Gleichheit oder Verschiedenheit der transzendenten Ursachen. Dies reiche" (nach Helmholtz) „hin für die Annahme und Erkenntnis einer gesetzlichen Ordnung in der Transzendenz" (S. 33 - d. h. im Objektiv-Realen). Gegen dieses „dogmatische Vorurteil Helmholtz'" wettert nun Leclair: „Berkeleys Gott", ruft er aus, „als hypothetische Ursache des naturgesetzlidhen Ideenablaufes in unserem Geiste, ist mindestens ebensosehr geeignet, unser Kausalitätsbedürfnis zu befriedigen, als eine Welt von Außendingen." (34.) Eine „konsequente Durchführung der Symboltheorie" ... ist unmöglich „ohne einen ausgiebigen Zusatz von realismus vulgaris" (S. 35) - (d. h. Materialismus).
So wurde Helmholtz im Jahre 1879 von einem „kritischen Idealisten" wegen seines Materialismus verrissen. Zwanzig Jahre später widerlegte Kleinpeter, Schüler Machs und von diesem viel gelobt, in seinem Aufsatz „Über Ernst Machs und Heinrich Hertz' prinzipielle Auffassung der Physik"* mit Hilfe der „neuesten" Philosophie Machs den „veralteten" Helmholtz wie folgt. Lassen wir Hertz (der eigentlich ebenso inkonsequent war wie Helmholtz) vorläufig beiseite und wenden wir uns Kleinpeters Vergleich zwischen Mach und Helmholtz zu. Kleinpeter führt eine Reihe von Zitaten aus beiden Schriftstellern an und sagt nach besonderer Hervorhebung der bekannten Erklärungen Machs, daß die Körper Gedankensymbole für Empfindungskomplexe seien usw., folgendes:
„Folgen wir dem Gedankengange v. Helmhoitz, so stoßen wir auf folgende Grundannahmen:
1. Es gibt Gegenstände der Außenwelt.
2. Eine Veränderung derselben ist undenkbar ohne Einwirkung einer (real gedachten) Ursache.
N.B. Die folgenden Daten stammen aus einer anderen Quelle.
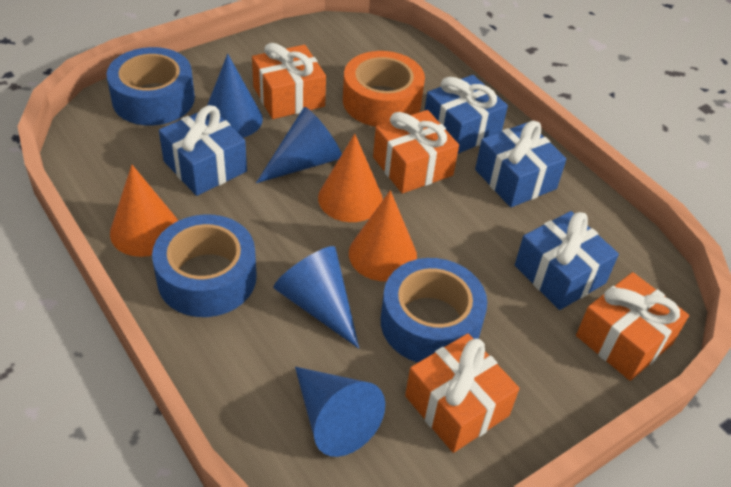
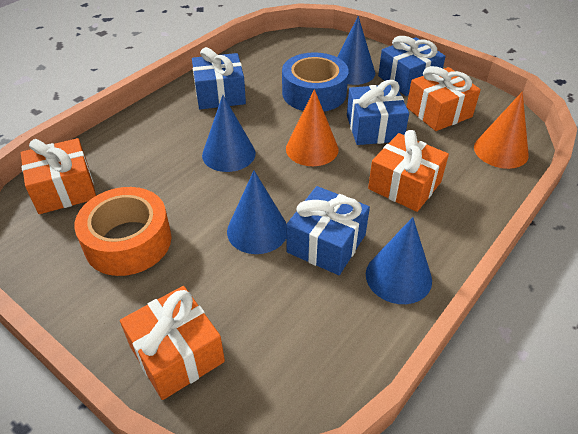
blue tape: 3 -> 1
orange cone: 3 -> 2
3. Ursache ist seiner ursprünglichen Wortbedeutung nach das hinter dem Wechsel der Erscheinungen unveränderlich Bleibende oder Seiende, nämlich der Stoff und das Gesetz seines Wirkens, die Kraft.'"
(Zitat Kleinpeters aus Helmhoitz.)
„4. Es ist möglich, alle Erscheinungen aus den Ursachen logisch streng und eindeutig abzuleiten.
5. Die Erreichung dieses Zieles ist gleichbedeutend mit dem Besitze objektiver Wahrheit, deren [Erlangung] somit als denkbar erscheint." (163.)
* „Archiv für Philosophie"90, II, Systematische Philosophie, Band V, 1899, S. 163/164 bes.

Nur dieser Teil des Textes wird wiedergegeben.